The US central bank has cut interest rates for a third time, despite concerns that the move will deliver a boost to the economy that risks reigniting inflation.
The decision was expected, setting the Federal Reserve's key lending rate in a target range of 4.25% to 4.5%.
That is down a full percentage point since September, when the bank started lowering borrowing costs, citing progress stabilising prices and a desire to head off economic weakening.
Reports since then indicate that the number of jobs being created has been more resilient than expected, while price rises have continued to bubble.
Inflation, which measures the pace of price increases, stood at 2.7% in the US in November - up from 2.6% a month earlier.
Lower interest rates spur economic activity by making it easier to borrow. This can encourage businesses to invest or expand and households to spend on items such as cars. But if demand rises, higher prices typically follow.
Fed officials - who want to see inflation of about 2% - have said they are aware of the risks.
'Closer call'
Its chairman Jerome Powell defended the cut on Wednesday, pointing to cooling in the job market over the last two years.
During a press conference, he conceded the move was a "closer call" and warned that officials were likely to cut less next year.

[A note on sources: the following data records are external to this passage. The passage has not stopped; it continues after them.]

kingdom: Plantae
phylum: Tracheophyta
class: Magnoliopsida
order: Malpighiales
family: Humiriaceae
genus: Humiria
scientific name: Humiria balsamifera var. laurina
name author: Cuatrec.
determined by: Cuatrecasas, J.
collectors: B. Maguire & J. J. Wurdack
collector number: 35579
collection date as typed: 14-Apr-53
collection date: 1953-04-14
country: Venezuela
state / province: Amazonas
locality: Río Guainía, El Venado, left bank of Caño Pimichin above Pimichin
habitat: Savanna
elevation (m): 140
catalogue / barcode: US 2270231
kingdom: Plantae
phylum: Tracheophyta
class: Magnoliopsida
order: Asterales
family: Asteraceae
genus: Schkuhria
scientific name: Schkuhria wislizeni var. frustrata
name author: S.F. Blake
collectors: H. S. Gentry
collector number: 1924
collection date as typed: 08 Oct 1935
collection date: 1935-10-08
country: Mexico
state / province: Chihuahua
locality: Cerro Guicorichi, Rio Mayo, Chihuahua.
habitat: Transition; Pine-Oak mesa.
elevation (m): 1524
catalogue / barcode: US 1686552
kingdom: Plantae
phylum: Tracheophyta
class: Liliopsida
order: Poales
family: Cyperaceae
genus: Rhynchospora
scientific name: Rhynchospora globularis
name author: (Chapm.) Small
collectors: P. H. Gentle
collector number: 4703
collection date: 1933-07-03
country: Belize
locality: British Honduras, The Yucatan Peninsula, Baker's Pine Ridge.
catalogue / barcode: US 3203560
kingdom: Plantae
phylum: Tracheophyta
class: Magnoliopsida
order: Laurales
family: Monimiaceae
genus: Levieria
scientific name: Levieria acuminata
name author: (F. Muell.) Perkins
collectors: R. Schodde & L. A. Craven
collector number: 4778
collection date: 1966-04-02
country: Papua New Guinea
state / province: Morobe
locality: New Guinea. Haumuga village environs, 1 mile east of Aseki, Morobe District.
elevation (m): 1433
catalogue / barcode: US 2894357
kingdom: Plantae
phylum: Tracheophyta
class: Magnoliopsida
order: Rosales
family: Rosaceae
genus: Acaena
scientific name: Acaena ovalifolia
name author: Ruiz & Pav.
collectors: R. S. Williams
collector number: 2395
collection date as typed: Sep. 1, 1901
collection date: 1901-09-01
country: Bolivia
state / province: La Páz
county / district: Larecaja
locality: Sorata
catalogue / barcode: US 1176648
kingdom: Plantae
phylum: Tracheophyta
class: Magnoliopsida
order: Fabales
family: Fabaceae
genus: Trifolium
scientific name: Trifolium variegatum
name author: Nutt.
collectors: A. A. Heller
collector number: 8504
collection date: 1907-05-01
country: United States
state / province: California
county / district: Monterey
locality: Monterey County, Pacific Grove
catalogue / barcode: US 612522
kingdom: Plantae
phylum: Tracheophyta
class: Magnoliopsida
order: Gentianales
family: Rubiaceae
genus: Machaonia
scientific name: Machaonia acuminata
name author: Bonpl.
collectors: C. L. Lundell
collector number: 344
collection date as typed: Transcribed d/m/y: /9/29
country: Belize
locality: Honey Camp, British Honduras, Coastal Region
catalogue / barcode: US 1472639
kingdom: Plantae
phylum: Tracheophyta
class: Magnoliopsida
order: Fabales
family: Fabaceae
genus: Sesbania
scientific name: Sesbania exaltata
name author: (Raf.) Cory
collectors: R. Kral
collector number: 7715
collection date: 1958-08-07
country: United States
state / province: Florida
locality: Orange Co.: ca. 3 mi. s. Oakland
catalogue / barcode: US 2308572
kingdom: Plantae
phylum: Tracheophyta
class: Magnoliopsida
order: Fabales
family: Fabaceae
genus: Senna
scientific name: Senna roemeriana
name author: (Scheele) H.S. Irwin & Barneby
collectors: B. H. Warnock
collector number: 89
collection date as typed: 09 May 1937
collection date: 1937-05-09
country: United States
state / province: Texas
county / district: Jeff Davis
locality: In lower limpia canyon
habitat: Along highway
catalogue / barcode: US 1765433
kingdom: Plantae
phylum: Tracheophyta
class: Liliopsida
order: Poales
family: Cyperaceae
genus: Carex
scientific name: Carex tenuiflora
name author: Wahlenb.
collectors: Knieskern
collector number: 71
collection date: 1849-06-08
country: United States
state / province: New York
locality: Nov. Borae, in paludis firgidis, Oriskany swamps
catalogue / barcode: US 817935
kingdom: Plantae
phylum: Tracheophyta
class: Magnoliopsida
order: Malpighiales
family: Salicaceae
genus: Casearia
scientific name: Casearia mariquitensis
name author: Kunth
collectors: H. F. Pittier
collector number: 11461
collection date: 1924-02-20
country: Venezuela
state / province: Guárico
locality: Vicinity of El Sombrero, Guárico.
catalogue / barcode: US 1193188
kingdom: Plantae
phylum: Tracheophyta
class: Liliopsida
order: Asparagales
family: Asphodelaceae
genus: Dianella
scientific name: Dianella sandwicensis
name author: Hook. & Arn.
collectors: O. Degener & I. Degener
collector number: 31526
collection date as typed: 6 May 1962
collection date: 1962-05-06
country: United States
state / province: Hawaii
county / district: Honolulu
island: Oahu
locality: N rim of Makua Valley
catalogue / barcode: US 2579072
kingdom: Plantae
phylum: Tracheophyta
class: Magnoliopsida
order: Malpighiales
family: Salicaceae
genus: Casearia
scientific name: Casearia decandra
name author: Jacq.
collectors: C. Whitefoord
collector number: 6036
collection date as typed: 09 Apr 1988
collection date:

"We are in a new phase of the process," he said. "From this point forward, it's appropriate to move cautiously and look for progress on inflation."
Forecasts released by the bank also showed policymakers expect inflation next year to stay higher than previously expected at about 2.5%.
They still anticipate the bank's key rate will fall to 3.9% by the end of 2025, instead of the 3.4% predicted just three months ago.
John Ryding, chief economic advisor at Brean Capital, said he thought it would have been wiser for the Fed to hold off on a cut at this meeting, even if it risked upsetting markets expecting a reduction.
"There has been enormous progress made from the peak in inflation to where the US is now and it risks giving up on that progress, possibly even that progress being partially reversed," he said. "The economy looks strong... What's the rush?"
The decision - formally opposed by one Fed policymaker - is the last by the central bank before president-elect Donald Trump takes office. He won the election in November promising to bring down both prices and interest rates.
But analysts have warned that his policies, including plans to impose widespread import tariffs, could pose challenges to those goals.
The Fed's announcement comes a day before the Bank of England is due to make its latest interest rates decision in the UK, where price inflation has also recently ticked higher.
It is widely expected to hold its benchmark rate steady at 4.75%.
Monica George Michail, associate economist at the National Institute of Economic and Social Research, said the Bank of England was facing rates of wage growth and price increases for services that are hotter than in the US.
Some of the government's plans, which include hikes to the minimum wage, will also put pressure on inflation, she added.
"The Bank of England is trying to remain cautious," she said.
But she warned that inflation risks are present in the US as well, pointing to Mr Trump's tariff plans.
Mr Ryding said he thought the Bank of England - which unlike the Fed, does not have to consider unemployment as part of its mandate - was more clearly responding to the reality of the situation in front of it.
"The Bank [of England] is being more of a prudent central bank than the Fed is right now," he said.
Mr Powell, however, expressed confidence the Fed was well positioned to respond to challenges ahead.
"We think that the economy is in a really good place and we think policy is in a really good place," he said.